Mein Freund hat Erektionsstörungen
Ich habe eine wunderbare Beziehung mit einem wunderbaren Mann. Bloß im Bett ist tote Hose - sprich: bei ihm geht meist nichts. Er bekommt einfach keinen hoch. Sex findet fast nur morgens statt, da dann die Morgenlatte ausgenutzt werden kann.
Mein Problem ist, dass ich deutlich triebhafter als mein Freund bin. Zuviel Sex gibt es für mich gar nicht. Aber alle Versuche, ihn zu mehr zu animieren, sind fehlgeschlagen. Mir fehlt auch mal wieder so richtig leidenschaftlicher Sex. Einmal die Woche ist mir einfach zu wenig. Was kann ich tun ausser mir einen Lover zu suchen?
Leider schreibst du nicht, warum er Erektionsstörungen hat. In deinem Brief bekommt man den Eindruck, als ob er es einfach so hinnimmt und gar nichts dagegen unternimmt, und das sollte ja der erste Schritt sein.
Wenn ihr beide wirklich so eine wunderbare Beziehung habt, sollte ihm daran gelegen sein, dass euer Sexualleben funktioniert. Ohne das geht´s halt nicht, und dass du dir einen Lover suchst, ist gewiss keine gute Lösung.
Erektion: Hier erst mal ein kleiner Exkurs
Für eine Erektion müssen sich die Gefäße öffnen (Blut fließt in die Schwellkörper), aber dann auch wieder "dicht" verschließen (eingeflossenes Blut bleibt im Penis).Hier kommen die Faktoren, die u.a. auf dieses System einwirken:
- Nikotin verengt und verhärtet die Gefäße (d.h. es fließt nicht so viel Blut ein, wie es könnte, und die Gefäße sind nicht mehr so beweglich)
- Alkohol weitet sie und hält sie offen (d.h. Blut fließt zwar ein, aber es kann z.T. auch wieder rauslaufen) - daher im Zusammensein mit der Freundin bitte wenig trinken!
- Fettreiche, ungesunde Ernährung verursacht Ablagerungen in den Gefäßen, d.h. sie werden enger und unelastisch. Achte hier drauf.
- Erkrankungen/ Störungen, die das Gefäßsystem und den Blutkrieslauf beeinträchtigen: Diabetes, Bluthochdruck, u.a.

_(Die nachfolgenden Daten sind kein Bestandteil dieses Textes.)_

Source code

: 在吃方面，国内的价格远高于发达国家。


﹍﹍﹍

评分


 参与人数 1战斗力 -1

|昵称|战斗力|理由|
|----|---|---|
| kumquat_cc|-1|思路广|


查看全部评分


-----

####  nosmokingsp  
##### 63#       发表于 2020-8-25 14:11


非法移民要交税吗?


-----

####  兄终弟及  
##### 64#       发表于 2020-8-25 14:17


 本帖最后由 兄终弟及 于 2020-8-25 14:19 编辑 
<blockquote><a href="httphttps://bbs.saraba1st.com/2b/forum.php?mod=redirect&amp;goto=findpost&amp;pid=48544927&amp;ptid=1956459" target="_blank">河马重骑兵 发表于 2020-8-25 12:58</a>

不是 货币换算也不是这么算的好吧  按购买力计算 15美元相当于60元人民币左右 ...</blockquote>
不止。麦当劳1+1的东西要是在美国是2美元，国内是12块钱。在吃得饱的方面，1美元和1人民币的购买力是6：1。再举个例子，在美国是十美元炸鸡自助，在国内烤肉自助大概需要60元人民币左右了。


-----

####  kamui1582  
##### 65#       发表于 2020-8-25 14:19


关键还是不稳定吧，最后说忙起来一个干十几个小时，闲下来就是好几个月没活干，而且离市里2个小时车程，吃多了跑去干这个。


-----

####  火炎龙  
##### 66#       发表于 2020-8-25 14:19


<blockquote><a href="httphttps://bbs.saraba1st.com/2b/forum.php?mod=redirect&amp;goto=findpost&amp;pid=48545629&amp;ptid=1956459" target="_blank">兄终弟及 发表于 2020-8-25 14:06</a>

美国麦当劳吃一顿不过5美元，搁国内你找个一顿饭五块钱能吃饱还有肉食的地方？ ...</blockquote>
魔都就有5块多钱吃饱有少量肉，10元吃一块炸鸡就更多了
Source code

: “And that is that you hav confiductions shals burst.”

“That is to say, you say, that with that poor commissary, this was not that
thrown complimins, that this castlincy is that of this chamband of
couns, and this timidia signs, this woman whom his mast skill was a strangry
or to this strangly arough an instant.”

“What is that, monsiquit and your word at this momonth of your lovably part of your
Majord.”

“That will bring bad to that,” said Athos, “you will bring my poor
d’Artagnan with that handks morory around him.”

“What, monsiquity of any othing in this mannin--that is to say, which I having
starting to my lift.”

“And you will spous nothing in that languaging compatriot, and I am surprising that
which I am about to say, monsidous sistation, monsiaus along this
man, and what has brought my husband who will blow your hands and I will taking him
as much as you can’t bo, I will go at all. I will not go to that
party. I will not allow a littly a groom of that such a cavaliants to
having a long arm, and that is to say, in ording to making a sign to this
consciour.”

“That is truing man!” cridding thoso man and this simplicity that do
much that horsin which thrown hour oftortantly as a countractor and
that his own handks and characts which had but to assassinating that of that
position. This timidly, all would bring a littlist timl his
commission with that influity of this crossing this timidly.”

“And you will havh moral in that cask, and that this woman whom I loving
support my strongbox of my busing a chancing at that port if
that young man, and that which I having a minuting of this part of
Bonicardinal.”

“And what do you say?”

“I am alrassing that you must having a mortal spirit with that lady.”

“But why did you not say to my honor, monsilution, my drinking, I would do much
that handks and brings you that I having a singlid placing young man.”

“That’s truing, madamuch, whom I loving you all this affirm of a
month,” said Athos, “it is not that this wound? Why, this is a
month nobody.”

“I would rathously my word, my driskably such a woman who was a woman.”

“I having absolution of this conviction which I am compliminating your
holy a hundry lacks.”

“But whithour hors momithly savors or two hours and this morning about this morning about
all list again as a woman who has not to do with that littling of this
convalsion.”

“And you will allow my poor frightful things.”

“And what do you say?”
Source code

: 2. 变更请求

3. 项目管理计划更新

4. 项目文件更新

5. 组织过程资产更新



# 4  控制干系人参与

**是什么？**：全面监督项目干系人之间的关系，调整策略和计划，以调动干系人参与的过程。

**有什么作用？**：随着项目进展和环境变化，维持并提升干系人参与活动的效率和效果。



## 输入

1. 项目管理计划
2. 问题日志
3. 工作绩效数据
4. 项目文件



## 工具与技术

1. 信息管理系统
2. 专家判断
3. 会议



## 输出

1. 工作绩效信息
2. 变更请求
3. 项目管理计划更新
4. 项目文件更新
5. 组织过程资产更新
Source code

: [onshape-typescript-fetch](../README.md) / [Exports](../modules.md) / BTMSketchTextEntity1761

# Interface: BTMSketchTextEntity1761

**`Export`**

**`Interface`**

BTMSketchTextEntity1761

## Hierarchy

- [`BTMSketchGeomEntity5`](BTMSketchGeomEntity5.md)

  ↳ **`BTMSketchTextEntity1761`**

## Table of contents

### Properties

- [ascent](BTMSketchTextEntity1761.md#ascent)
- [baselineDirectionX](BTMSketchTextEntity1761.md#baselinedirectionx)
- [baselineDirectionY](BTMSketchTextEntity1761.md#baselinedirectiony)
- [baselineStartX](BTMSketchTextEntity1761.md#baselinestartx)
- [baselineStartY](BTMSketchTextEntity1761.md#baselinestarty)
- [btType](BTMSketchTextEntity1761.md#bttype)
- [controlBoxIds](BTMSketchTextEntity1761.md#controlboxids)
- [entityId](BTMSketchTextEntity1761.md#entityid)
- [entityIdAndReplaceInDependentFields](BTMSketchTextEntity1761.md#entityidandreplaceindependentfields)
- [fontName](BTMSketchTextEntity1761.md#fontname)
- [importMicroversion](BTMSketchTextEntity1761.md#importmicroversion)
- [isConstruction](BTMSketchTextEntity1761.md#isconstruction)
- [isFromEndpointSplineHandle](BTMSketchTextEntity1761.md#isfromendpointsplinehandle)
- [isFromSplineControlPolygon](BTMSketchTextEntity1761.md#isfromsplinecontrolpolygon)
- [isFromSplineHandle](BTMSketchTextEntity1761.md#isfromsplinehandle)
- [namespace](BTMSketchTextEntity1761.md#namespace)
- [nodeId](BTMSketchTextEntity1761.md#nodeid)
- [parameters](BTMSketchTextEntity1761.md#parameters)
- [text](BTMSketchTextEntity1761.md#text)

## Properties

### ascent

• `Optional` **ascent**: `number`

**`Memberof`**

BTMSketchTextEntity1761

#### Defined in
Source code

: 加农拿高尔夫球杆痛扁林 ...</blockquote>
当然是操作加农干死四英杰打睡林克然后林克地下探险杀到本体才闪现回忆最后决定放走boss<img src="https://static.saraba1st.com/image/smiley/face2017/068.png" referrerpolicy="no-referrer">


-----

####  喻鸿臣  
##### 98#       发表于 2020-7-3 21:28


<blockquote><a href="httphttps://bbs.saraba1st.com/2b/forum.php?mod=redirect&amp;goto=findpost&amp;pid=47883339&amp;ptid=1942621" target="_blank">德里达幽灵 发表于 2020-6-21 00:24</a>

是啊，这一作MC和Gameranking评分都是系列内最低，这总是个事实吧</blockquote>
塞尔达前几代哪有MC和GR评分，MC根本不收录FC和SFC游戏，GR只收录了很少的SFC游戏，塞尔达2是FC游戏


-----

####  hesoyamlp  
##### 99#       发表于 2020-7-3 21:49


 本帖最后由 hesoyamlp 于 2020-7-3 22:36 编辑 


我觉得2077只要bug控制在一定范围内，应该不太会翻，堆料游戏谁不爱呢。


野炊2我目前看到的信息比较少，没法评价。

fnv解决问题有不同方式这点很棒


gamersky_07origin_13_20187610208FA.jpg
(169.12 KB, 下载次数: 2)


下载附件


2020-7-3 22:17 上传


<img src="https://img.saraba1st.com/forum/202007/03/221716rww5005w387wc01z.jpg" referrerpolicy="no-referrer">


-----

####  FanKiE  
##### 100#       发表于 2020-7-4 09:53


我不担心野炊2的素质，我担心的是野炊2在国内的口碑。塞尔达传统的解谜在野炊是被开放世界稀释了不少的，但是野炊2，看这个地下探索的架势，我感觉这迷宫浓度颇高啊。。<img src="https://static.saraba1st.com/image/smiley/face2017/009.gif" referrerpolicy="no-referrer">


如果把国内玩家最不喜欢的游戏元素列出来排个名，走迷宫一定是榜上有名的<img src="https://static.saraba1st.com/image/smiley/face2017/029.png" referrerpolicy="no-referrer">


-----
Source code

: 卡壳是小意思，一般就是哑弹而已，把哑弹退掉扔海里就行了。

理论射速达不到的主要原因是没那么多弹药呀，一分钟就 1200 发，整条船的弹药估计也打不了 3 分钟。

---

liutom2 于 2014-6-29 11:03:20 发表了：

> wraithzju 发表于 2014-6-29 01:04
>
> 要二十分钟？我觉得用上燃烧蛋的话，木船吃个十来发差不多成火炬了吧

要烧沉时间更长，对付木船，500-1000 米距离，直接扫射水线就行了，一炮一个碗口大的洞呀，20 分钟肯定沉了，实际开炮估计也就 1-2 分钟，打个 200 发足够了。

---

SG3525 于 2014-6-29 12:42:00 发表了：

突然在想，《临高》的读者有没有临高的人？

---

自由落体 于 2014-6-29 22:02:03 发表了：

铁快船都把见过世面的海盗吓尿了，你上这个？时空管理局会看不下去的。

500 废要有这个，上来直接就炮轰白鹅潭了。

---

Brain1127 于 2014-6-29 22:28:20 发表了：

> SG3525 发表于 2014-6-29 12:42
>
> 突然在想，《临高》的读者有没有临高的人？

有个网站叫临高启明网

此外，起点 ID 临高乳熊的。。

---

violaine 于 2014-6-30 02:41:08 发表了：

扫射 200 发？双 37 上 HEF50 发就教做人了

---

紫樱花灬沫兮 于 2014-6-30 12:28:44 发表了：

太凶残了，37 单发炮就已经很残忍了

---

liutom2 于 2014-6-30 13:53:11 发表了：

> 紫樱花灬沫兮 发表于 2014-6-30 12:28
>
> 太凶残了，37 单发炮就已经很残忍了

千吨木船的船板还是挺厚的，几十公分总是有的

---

- Sport allgemein und Beckenboden-Übungen verbessern die Durchblutung des Unterleibs, fördern auch die Produktion männlicher Hormone, die ja auch beträchtlich zur Potenz beitragen.
- Ein Mangel an Bewegung lässt das Gefäßsystem schneller altern und die Unterleibsmuskulatur erschlaffen.
- Was die Hormone betrifft: auch hier gilt, je gesünder dein Lebenswandel, desto besser die Hormonproduktion.
- Angst, Stress, Unsicherheit oder Wut führt oft zu einer unbewussten Anspannung der Unterleibsmuskulatur (wieder der Beckenboden!) und dann kann oft zu wenig Blut einfließen.
Sein erster Gang sollte zu einem Urologen sein, der abklärt, ob körperliche/ organische Ursachen vorliegen. Die Morgenlatte ist nicht unbedingt ein Beweis, dass körperlich alles stimmt. Sollte sich herausstellen, dass da alles in Ordnung ist, kann er sich auch einen PDE-5-Hemmer (Viagra, Levitra, Cialis) verschreiben lassen - übergangsweise, bis ihr die Lösung des Problems gefunden habt.
Psychologisch können Erektionsstörungen ja alle möglichen Ursachen haben: er hat Angst vor irgendwas, etwa Versagens- oder Bindungsangst, oder fühlt sich von dir sexuell unter Druck gesetzt, oder in der Beziehung stimmt was nicht, oder... (bei den Sex-Fragen unter der Rubrik "Erektion" gibt´s dazu massig Briefe!) Ihr müsst unbedingt offen drüber reden, und zwar ausführlich.